From 2000 through 2020, this study examines the impacts of FDI, economic development, and globalization on E.D. in a sample of Belt and Road Initiative (BRI) nations. Data for the inquiry is gathered using a variety of tests, including the Westerlund cointegration test, the Dynamic seemingly unrelated regression (DSUR) long-run panel estimate approach, and the Dumitrescu-Hurlin panel causality test. Panel unit root tests reveal which variables are hidden where and after initial difference and long-run association documents have been processed using conventional and error-correcting methods. DSUR discovered a positive relationship between long-term energy use and environmental degradation, implying that greater energy consumption and total output would exacerbate the current condition of environmental degradation. Foreign direct investment (FDI), financial expansion, and globalization benefit the global economy more than harm the environment. Aside from the unidirectional impacts of financial development, globalization, and economic expansion on environmental degradation, directional causality studies demonstrate the presence of a feedback hypothesis that helps to explain these causal relationships. This research demonstrates the need for Belt and Road (B.R.) energy measures to improve energy efficiency.
“…It might also result from misguided efforts to boost production factors and economic growth. High economic growth rates lead to a substantial rise in the energy needed to manufacture goods and services [5,100,101] if more modern or energy-efficient technologies are not integrated into the production process. Empirical evidence supports the idea that F.D.…”

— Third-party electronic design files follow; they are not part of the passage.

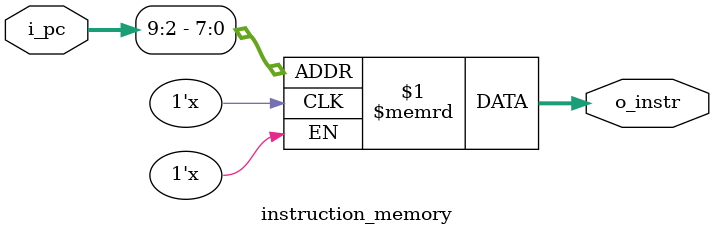
<source format=sv>
/**
    PBL3 - Instruction Memory for RISC-V Single Cycle Processor
    Intruction Memory module

    file name: instruction_memory.sv 

    Objective:
        Implement a word-addressable instruction memory for RISC-V processor.
        The memory should initialize with a program and provide synchronous read access.
    
    Specification:
        - 1KB memory (256 words of 32 bits each)
        - Word-addressable (byte addresses converted to word addresses)
        - Asynchronous read (combinational output)
        - Initialized with program code at startup
        - PC input is byte-addressable but converted to word address by dropping last 2 bits

Functional Diagram

                    +---------------------------+
                    |         Module            |
                    |   INSTRUCTION MEMORY      |
                    |                           |
     i_pc[31:0] --->| Program Counter 32 bits   |                      |
                    |                           |
                    |                           |
                    |       Instruction 32 bits |---> o_instr[31:0]
                    |                           |
                    +---------------------------+
                
**/

//----------------------------------------------------------------------------- 
//  instruction Memory Module
//-----------------------------------------------------------------------------
`timescale 1ns / 1ps  // Set simulation time unit to 1ns, precision to 1ps
module instruction_memory #(
    parameter P_DATA_WIDTH = 32,                // Word size (4 bytes)
    parameter P_ADDR_WIDTH = 10                 // Byte address width (1024 bytes)
)(
    input  logic [P_ADDR_WIDTH-1:0] i_pc,       // 10-bit PC counter address
    output logic [P_DATA_WIDTH-1:0] o_instr     // 32-bit data instruction
);
    // 1KB memory: 256 words (32-bit each)
    logic [P_DATA_WIDTH-1:0] l_rom [0:255];     // 256 words = 2^8

    // Convert byte address to word address (divide by 4)
    assign o_instr = l_rom[i_pc[P_ADDR_WIDTH-1:2]];

endmodule
</source>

This research evaluates the effects of FDI, economic growth, and globalization on E.D. in a sample of Belt and Road Initiative (BRI) countries from 2000 to 2020. Various techniques, including the Westerlund cointegration test, the Dynamic seemingly unrelated regression (DSUR) long-run panel estimate methodology, and the Dumitrescu-Hurlin panel causality test, are used to collect data for the investigation. After initial difference and long-run association documents have been analyzed using conventional and error-correcting techniques, panel unit root tests indicate which variables are hidden where and why. DSUR revealed a positive correlation between long-term energy use and environmental degradation, meaning that increased energy consumption and production will aggravate the existing state of environmental deterioration. Foreign direct investment (FDI), financial growth, and globalization are more beneficial to the global economy than detrimental to the environment. In addition to the unidirectional effects of financial development, globalization, and economic growth on environmental degradation, directional causality investigations reveal the existence of a feedback hypothesis that helps to explain these causal links. This study highlights the need of Belt and Road (B.R.) energy measures to enhance energy efficiency.